With his eyes open to discover the unusual, André is driven to search for new spots almost every day, whether by bike in his hometown of Braunschweig, with the help of Google Maps in the surrounding towns and villages, or with friends at upcoming travel destinations. When working on projects, he looks for the missing spots rather than the missing tricks, keeping an eye out for interesting shapes, peculiar formations, and sometimes, simply, rough ground. Not even the last corner of the spot is spared but instead checked for every possible angle of skate suitability. It is not about the most blatant skateboard stunt but more about interpreting the various architectural possibilities of the places in their own way, choosing a trick that fits aesthetically to the spot, or leaving his mark on something previously unridden. Quite often, you stand in front of his “spots” with a grin on your face and wonder where he dug that one up again. This approach and motivation to find spots make for a perfect match between photographer and skater. After all, there are also those who prefer their spots to be served on a silver plate instead of getting their hands dirty. In some cases, these same people stand in front of André’s spots with a question mark over their heads and wonder why the perfect spot around the corner was left out. Others, however, are inspired and recognize the attraction of it. Personally, I can also say that André has already expanded my skate spot horizon by a few spots.

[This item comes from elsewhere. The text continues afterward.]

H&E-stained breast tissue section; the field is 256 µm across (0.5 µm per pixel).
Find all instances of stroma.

During my last visit, André told me about a bump to rail spot that he had found a few days earlier. In my mind, I kind of had fantasized about something like a two-meter-long kicker. When I arrived there, a run-up of cobblestones awaited me, which formed the mentioned “bump” in front of a sidewalk and was not longer than half a board. It basically consisted of two stones, which were pushed upwards by the roots of the adjacent tree. I looked at the “bump” questioningly and then at André and we both started laughing. Normally, the heavily intoxicated fans of the soccer club Eintracht Braunschweig hang around here on weekends. André was happy to breathe a different life into the spot with this trick. He actually also did a 5-0 there, but we both agreed that the “easier” 50-50 is the better trick because of how hard it is to lock in both trucks on this short rail.
Funny enough, André found this spot by chance while shopping with his father. For both of us, this structure had something of a UFO that accidentally landed in a parking lot look. It was important for André to choose a trick that leaves its mark, like a sprayer who chooses a special place or object for his tag instead of an ordinary wall. Besides his skate marks, he probably also left one or two question marks in the minds of supermarket visitors, who walk past this spot every day.

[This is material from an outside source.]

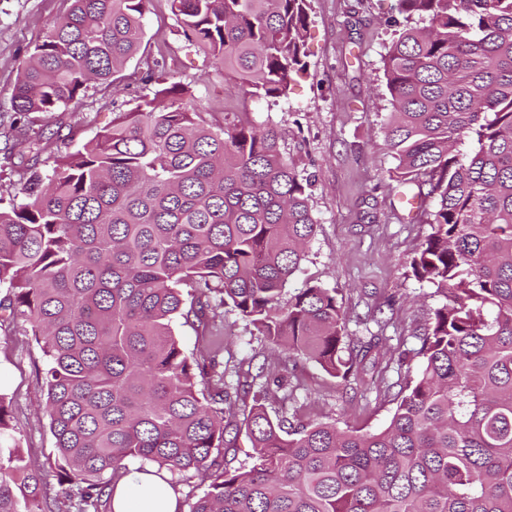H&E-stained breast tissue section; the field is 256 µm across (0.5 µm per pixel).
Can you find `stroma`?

A skateable roof is always something of a little adventure. How do you get up? Even more importantly, how do you not fall down involuntarily? And how much time do you have until a resident complains? In this case, André had four helping hands and a lot of luck with the neighbors. On top of that, he was probably the first to enjoy skating this wonderfully shaped roof; and he didn’t fall down either.

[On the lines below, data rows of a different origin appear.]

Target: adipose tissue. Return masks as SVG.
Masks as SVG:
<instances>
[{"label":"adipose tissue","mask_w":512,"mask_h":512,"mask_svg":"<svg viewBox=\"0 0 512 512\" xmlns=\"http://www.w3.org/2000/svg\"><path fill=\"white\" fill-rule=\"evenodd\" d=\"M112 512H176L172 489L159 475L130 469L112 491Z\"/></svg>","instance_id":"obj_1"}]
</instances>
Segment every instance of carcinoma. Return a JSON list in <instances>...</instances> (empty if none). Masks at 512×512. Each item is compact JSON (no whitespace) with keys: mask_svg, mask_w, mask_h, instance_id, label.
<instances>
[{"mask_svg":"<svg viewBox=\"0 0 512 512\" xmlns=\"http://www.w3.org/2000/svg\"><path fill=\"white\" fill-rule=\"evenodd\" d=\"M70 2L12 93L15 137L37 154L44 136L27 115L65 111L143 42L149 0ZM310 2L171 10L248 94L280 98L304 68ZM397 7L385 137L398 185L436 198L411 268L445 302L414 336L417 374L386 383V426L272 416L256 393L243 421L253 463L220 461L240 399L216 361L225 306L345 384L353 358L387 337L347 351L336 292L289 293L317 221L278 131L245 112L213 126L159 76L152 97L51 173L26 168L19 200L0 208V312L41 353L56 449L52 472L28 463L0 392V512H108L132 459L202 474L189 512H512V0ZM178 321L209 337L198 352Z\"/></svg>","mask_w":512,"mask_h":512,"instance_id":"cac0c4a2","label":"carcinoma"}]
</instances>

When André showed me a photo of this spot for the first time, I was immediately thrilled. However, the original purpose of this oven-like device is still a mystery to us to this day. Maybe that’s what makes it so special. Once there, I realized that the wobble from which you pop out was even rougher than I had thought and the shape made it even more difficult as well. In addition, André had to place the pop out in the slope exactly between two metal handles. This trick is definitely one of my favorites.
Just watching André prepare this spot, as he tried to make this slope a little bit more rideable with just a hand brush, put a smile on my face. The run-up, which was only half a push long, carried André with his backside 360 tries over and over again into the same landing spot until at some point his rear truck just dug itself deeper into a hole with each attempt. Somehow, it had a bit of a comedic performance watching him doing the same thing over and over again, getting stuck and not going any further. To be honest, I almost didn’t believe that the trick was even possible anymore, but André didn’t want to admit defeat and when he suddenly arrived at the bottom, we were all stoked. I love the moment when he breaks through the sand wall at the end.